→ ТЕКСТ

Напомним некоторые факты, характеризующие деятельность вышеупомянутого ведомства. Об этом мы писали неоднократно. Проведенная в 2006–2008 гг. по инициативе Минобрнауки модернизация структуры, функций и механизмов финансирования академического сектора науки не решила главных задач, ради которых она (модернизация) была предпринята, а именно: привлечь в науку молодежь и обеспечить активное участие академических институтов в инновационном процессе. Суть ситуации состоит в том, что в течение продолжительного времени в результате недостаточного бюджетного финансирования науки и снижения престижа научного труда была нарушена преемственность поколений научных кадров, произошло катастрофическое старение научных сотрудников высшего звена РАН, что ставит под угрозу возможность сохранения научного потенциала России. Президиум РАН неоднократно принимал постановления по этому вопросу. Эти постановления, не обеспеченные финансовой поддержкой, фактически были правительством отвергнуты.

Необходимо отметить, что в течение более одного года переговоров с правительством в лице Минобрнауки РФ руководство РАН, констатируя в своих постановлениях катастрофическое положение с кадрами высшей квалификации, под давлением министерства допустило принципиальные уступки, которые усложнили и без того непростую ситуацию в Академии. К тому же Минфин РФ перекрыл бюджетные ставки. Приток в академические институты молодых кадров стал невозможен. Недавно выделенная Академии президентом РФ одна тысяча ставок не решает проблемы. В 2006–2008 гг. было сокращено гораздо больше бюджетных ставок.

[Сохранённые строки набора данных]
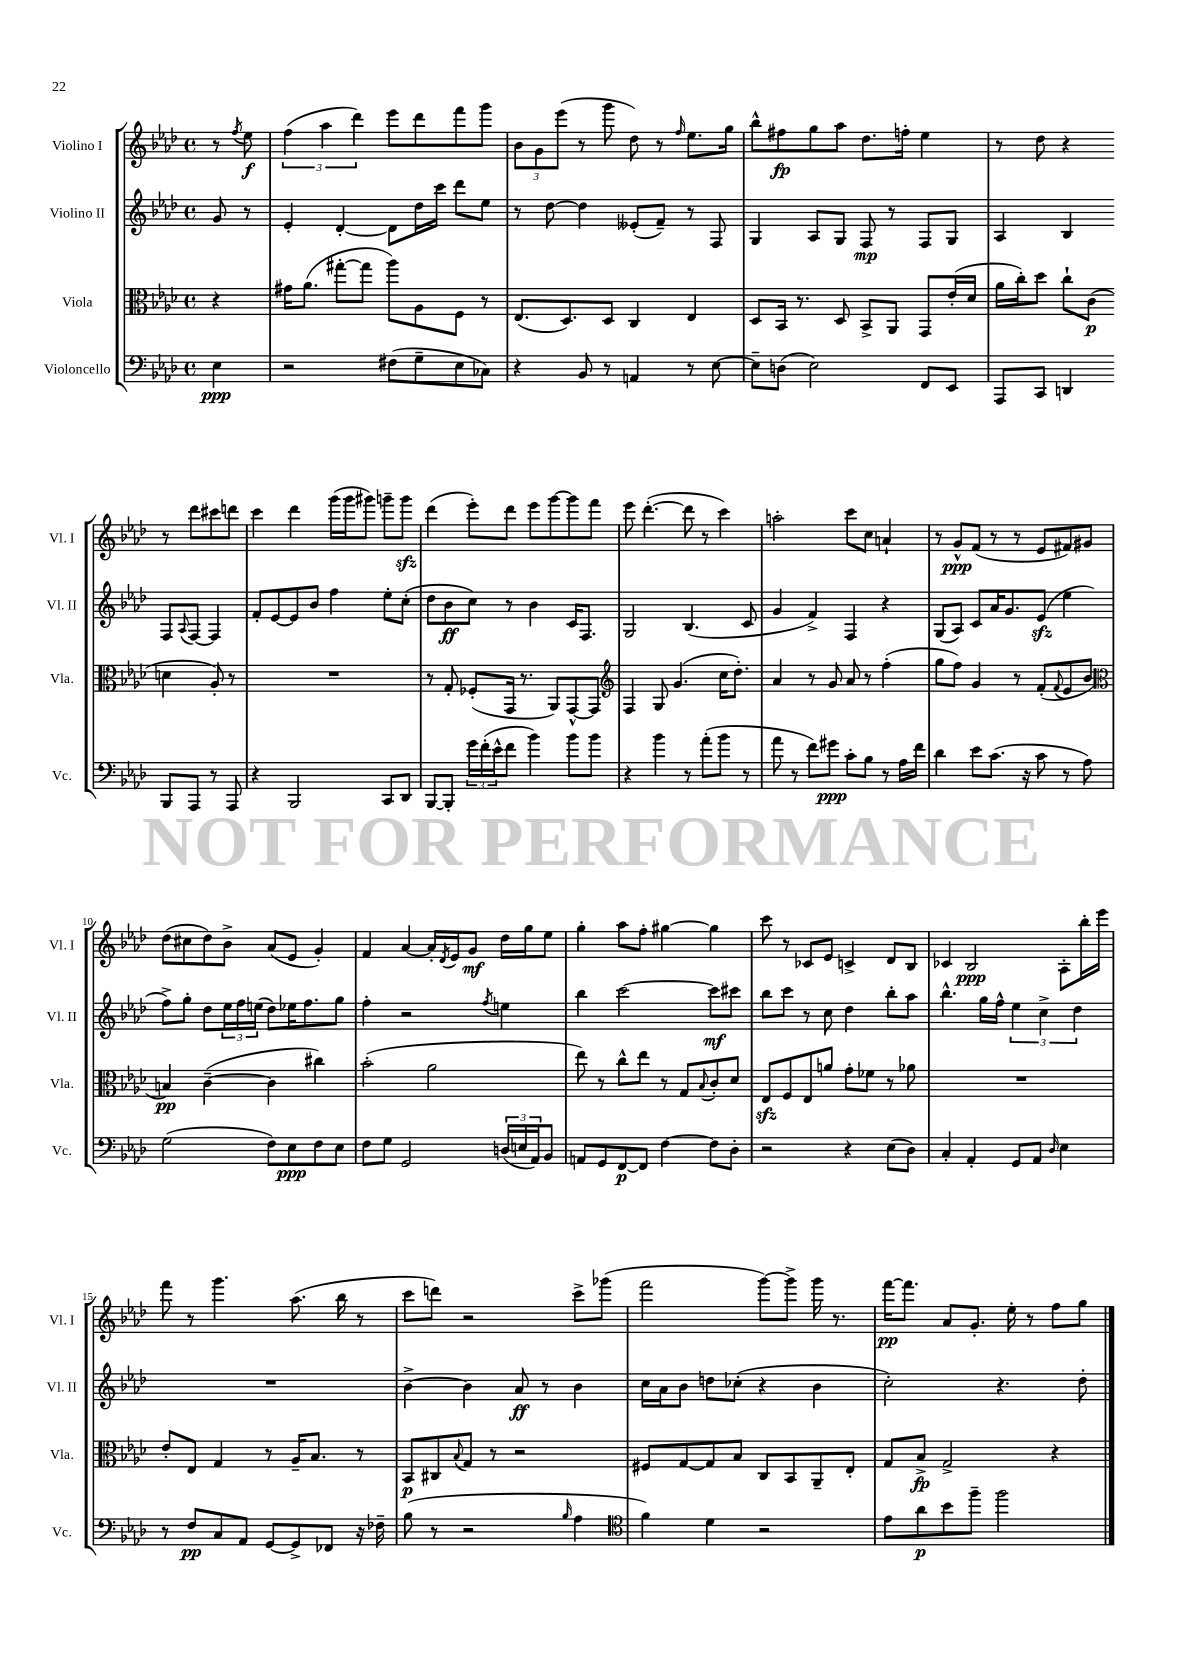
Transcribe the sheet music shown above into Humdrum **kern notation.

**kern	**kern	**kern	**kern
*staff4	*staff3	*staff2	*staff1
*clefF4	*clefC3	*clefG2	*clefG2
*k[b-e-a-d-]	*k[b-e-a-d-]	*k[b-e-a-d-]	*k[b-e-a-d-]
*M4/4	*M4/4	*M4/4	*M4/4
*met(c)	*met(c)	*met(c)	*met(c)
4E-	4r	8g	8r
.	.	.	8qff
.	.	8r	8ee-
=	=	=	=
2r	16g#	4e-'	(6ff
.	(8.a-	.	.
.	.	.	6aa-
.	[8gg#'	[4d-'	.
.	.	.	6ddd-)
.	8gg#]	.	.
(8F#	8aa-)	8d-]	8eee-
8G~	8A-	16dd-	8ddd-
.	.	16ccc	.
8E-	8F	8ddd-	8fff
8C-)	8r	8ee-	8ggg
=	=	=	=
4r	(8.E-	8r	12b-
.	.	.	12g
.	.	[8dd-	.
.	.	.	(12eee-
.	8.D-)	.	.
8BB-	.	4dd-]	8r
8r	8D-	.	8ggg
4AA	4C	(8e--'	8dd-)
.	.	8f~)	8r
.	.	.	16qqff
8r	4E-	8r	8.ee-
[8E-	.	8F	.
.	.	.	16gg
=	=	=	=
8E-~]	8D-	4G	8bb-^^
(8D	16BB-	.	8ff#
.	8.r	.	.
2E-)	.	8A-	8gg
.	8D-	8G	8aa-
.	8BB-^	8F	8.dd-
.	8AA-	8r	.
.	.	.	16ff'
8FF	8GG	8F	4ee-
8EE-	(16e-'	8G	.
.	16d-	.	.
=	=	=	=
8AAA-	16a-	4A-	8r
.	16cc')	.	.
8CC	8dd-	.	8dd-
4DD	8cc`	4B-	4r
.	(8c	.	.
8BBB-	4d	8F	8r
.	.	8qqA-	.
8AAA-	.	[8F	8ddd-
8r	8A-')	4F]	8ccc#
8AAA-	8r	.	8ddd
=	=	=	=
4r	1r	8f'	4ccc
.	.	[8e-	.
2BBB-	.	8e-]	4ddd-
.	.	8b-	.
.	.	4ff	(16ggg
.	.	.	16ggg
.	.	.	8ggg#)
8CC	.	8ee-'	8ggg~
8DD-	.	(8cc'	8ggg
=	=	=	=
[8BBB-	8r	8dd-	(4ddd-
8BBB-']	8G'	8b-	.
24g	(8F-'	8cc)	8eee-')
(24f'	.	.	.
24e-^^	.	.	.
8f	16GG	8r	8ddd-
.	8.r	.	.
4b-)	.	4b-	8eee-
.	8AA-)	.	[8ggg
8b-	[8GG^^	16c	8ggg]
.	.	8.F	.
8b-	8GG]	.	8fff
=	=	=	=
*	*clefG2	*	*
4r	4F	2G	8eee-
.	.	.	([4.ddd-'
4b-	8G	.	.
.	(4.g	.	.
8r	.	(4.B-	8ddd-]
(8a-'	.	.	8r
8b-	16cc	.	4ccc)
.	8.dd-')	.	.
8r	.	8c	.
=	=	=	=
8a-	4a-	4g	2aa'
8r	.	.	.
8f)	8r	4f^)	.
8g#	8g	.	.
8c'	8a-	4F	8ccc
8B-	8r	.	8cc
8r	(4ff'	4r	4a`
16A-	.	.	.
16f	.	.	.
=	=	=	=
4d-	8gg	(8G	8r
.	8ff)	8A-)	8g^^
8e-	4g	8c	(8f
(8.c	.	16a-	8r
.	.	8.g	.
.	8r	.	8r
16r	.	.	.
8c	(8f'	(8e-	8e-
.	8qqf	.	.
8r	8e-	4ee-	8f#)
8A-)	8b-	.	8g#
=	=	=	=
*	*clefC3	*	*
(2G	4B)	8ff^)	(8dd-
.	.	8gg'	8cc#
.	([4c~	8dd-	8dd-)
.	.	24ee-	8b-^
.	.	24ff	.
.	.	(24ee	.
8F)	4c]	8dd-)	(8a-
8E-	.	16ee-	8e-
.	.	8.ff	.
8F	4cc#)	.	4g')
8E-	.	8gg	.
=	=	=	=
8F	(2b-'	4ff'	4f
8G	.	.	.
2GG	.	2r	[4a-
.	2a-	.	16a-']
.	.	.	8qd-
.	.	.	16e-
.	.	.	8g
.	.	8qff	.
(24D	.	4ee	16dd-
24E	.	.	.
.	.	.	16gg
24AA-)	.	.	.
8BB-	.	.	8ee-
=	=	=	=
8AA	8ee-)	4bb-	4gg'
8GG	8r	.	.
[8FF	8cc^^	[2ccc	8aa-
8FF]	8ee-	.	8ff'
[4F	8r	.	[4gg#
.	8G	.	.
.	8qqB-	.	.
8F]	8c'	8ccc]	4gg#]
8D-'	8d-	8ccc#	.
=	=	=	=
2r	8E-	8bb-	8ccc
.	8F	8ccc	8r
.	8E-	8r	8c-
.	8a	8cc	8e-
4r	8g'	4dd-	4c^
.	8f-	.	.
(8E-	8r	8bb-'	8d-
8D-)	8a-	8aa-	8B-
=	=	=	=
4C'	1r	4.bb-^^	4c-
4AA-'	.	.	2B-
.	.	16gg	.
.	.	16ff^^	.
8GG	.	6ee-	.
8AA-	.	.	.
.	.	6cc^	.
16qqD-	.	.	.
4E-	.	.	8A-'
.	.	6dd-	.
.	.	.	16bb-'
.	.	.	16eee-
=	=	=	=
8r	8e-'	1r	8fff
8F	8E-	.	8r
8C	4G	.	4.ggg
8AA-	.	.	.
[8GG	8r	.	.
8GG^]	16A-~	.	(8.aa-
.	8.B-	.	.
8FF-	.	.	.
.	.	.	16bb-
16r	8r	.	8r
16F-~	.	.	.
=	=	=	=
(8B-	8BB-	[4b-^	8ccc
8r	8C#	.	8ddd)
.	8qqB-	.	.
2r	8G	4b-]	2r
.	8r	.	.
.	2r	8a-	.
.	.	8r	.
16qqB-	.	.	.
4A-	.	4b-	8ccc^
.	.	.	(8ggg-
=	=	=	=
*clefC4	*	*	*
4f)	8F#	16cc	2fff
.	.	16a-	.
.	[8G	8b-	.
4d-	8G]	8dd	.
.	8B-	(8cc-'	.
2r	8C	4r	[8ggg)
.	8BB-	.	8ggg^]
.	8AA-~	4b-	16ggg
.	.	.	8.r
.	8E-'	.	.
=	=	=	=
8e-	8G	2cc')	[16fff
.	.	.	8.fff]
8a-	8B-^	.	.
8b-	2G^	.	8a-
8ff~	.	.	8.g'
2ff	.	4.r	.
.	.	.	16ee-'
.	.	.	8r
.	4r	.	8ff
.	.	8dd-'	8gg
==	==	==	==
*-	*-	*-	*-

→ ЧТО СДЕЛАТЬ
[1] Повтори дословно отрывок из текста об Академии наук от слов "Необходимо отметить, что" до слов "больше бюджетных ставок." включительно.
[2] Сколько ставок, по тексту об Академии наук, недавно выделил Академии президент РФ?
[3] Объясни, опираясь на текст об Академии наук, почему нарушилась преемственность поколений научных кадров.
Строки из набора для работы не понадобятся.

→ ОТВЕТЫ ПО ЗАДАНИЯМ
[1]
Необходимо отметить, что в течение более одного года переговоров с правительством в лице Минобрнауки РФ руководство РАН, констатируя в своих постановлениях катастрофическое положение с кадрами высшей квалификации, под давлением министерства допустило принципиальные уступки, которые усложнили и без того непростую ситуацию в Академии. К тому же Минфин РФ перекрыл бюджетные ставки. Приток в академические институты молодых кадров стал невозможен. Недавно выделенная Академии президентом РФ одна тысяча ставок не решает проблемы. В 2006–2008 гг. было сокращено гораздо больше бюджетных ставок.

[2] Одну тысячу ставок.

[3] Преемственность поколений нарушилась потому, что наука долгое время получала недостаточное бюджетное финансирование, а престиж научного труда снизился. В результате научные сотрудники высшего звена РАН катастрофически постарели.